Start of TASK INPUT
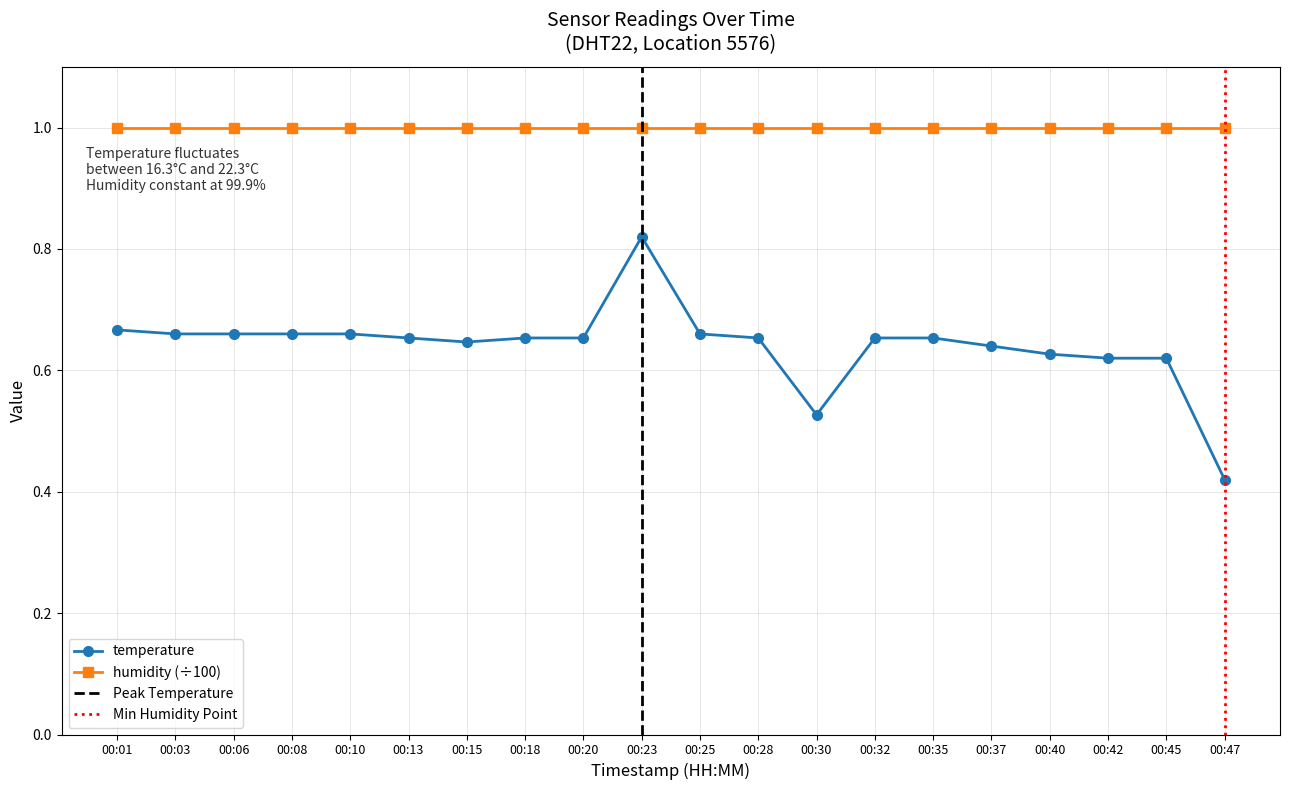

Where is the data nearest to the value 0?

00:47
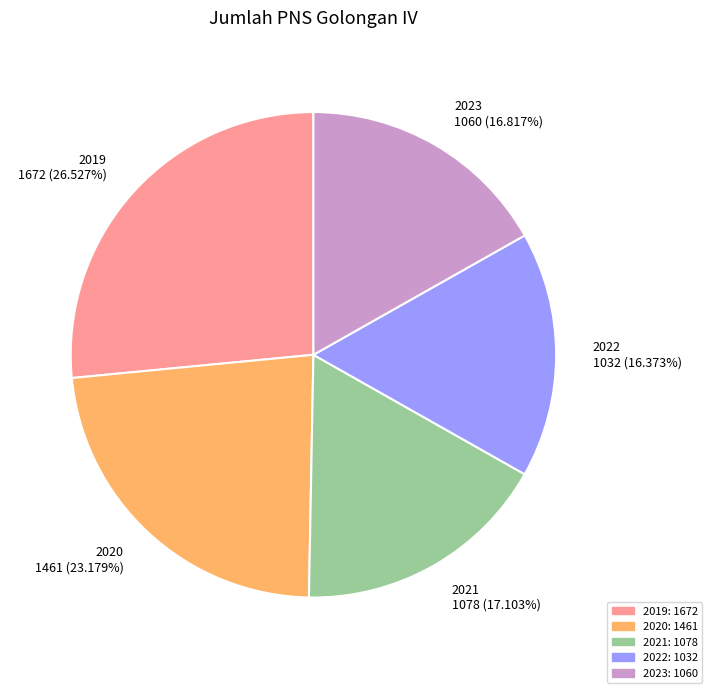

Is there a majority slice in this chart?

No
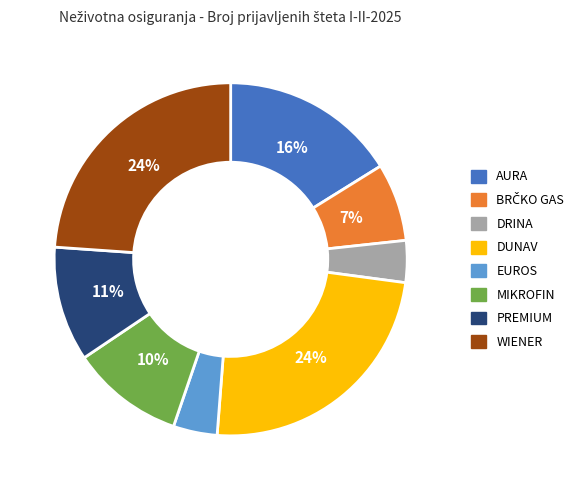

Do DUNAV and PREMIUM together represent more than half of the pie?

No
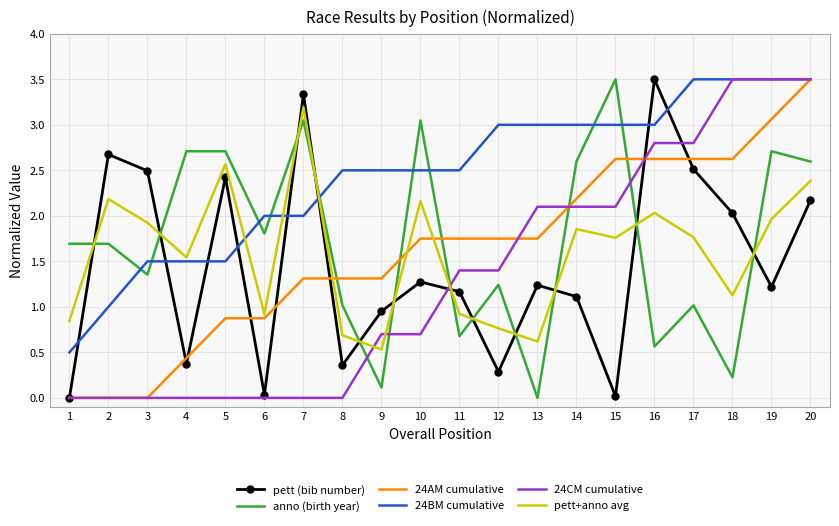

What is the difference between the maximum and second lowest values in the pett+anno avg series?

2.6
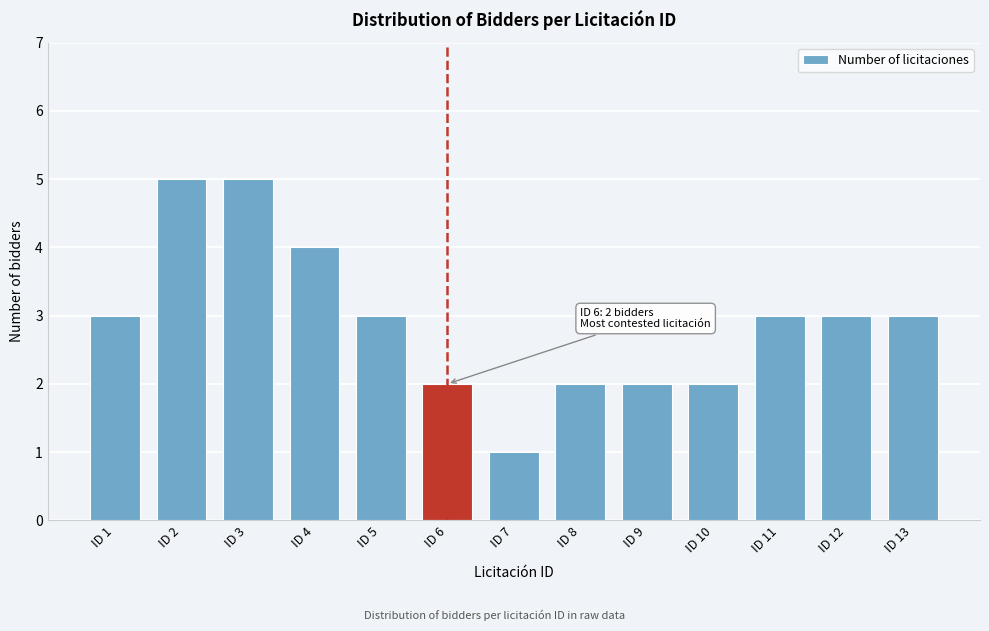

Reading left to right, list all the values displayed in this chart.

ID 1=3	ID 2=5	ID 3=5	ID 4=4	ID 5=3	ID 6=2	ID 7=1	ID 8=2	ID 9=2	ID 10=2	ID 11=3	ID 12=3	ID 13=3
End of TASK INPUT
* JOB: Repeat the rows above word for word, starting at the line containing "Do DUNAV and" and ending at the line containing "Reading left to", with both of those lines included. Leave the pictures out of your answer.

* SOLUTION TO THE EXERCISE:
Do DUNAV and PREMIUM together represent more than half of the pie?

No

What is the difference between the maximum and second lowest values in the pett+anno avg series?

2.6

Reading left to right, list all the values displayed in this chart.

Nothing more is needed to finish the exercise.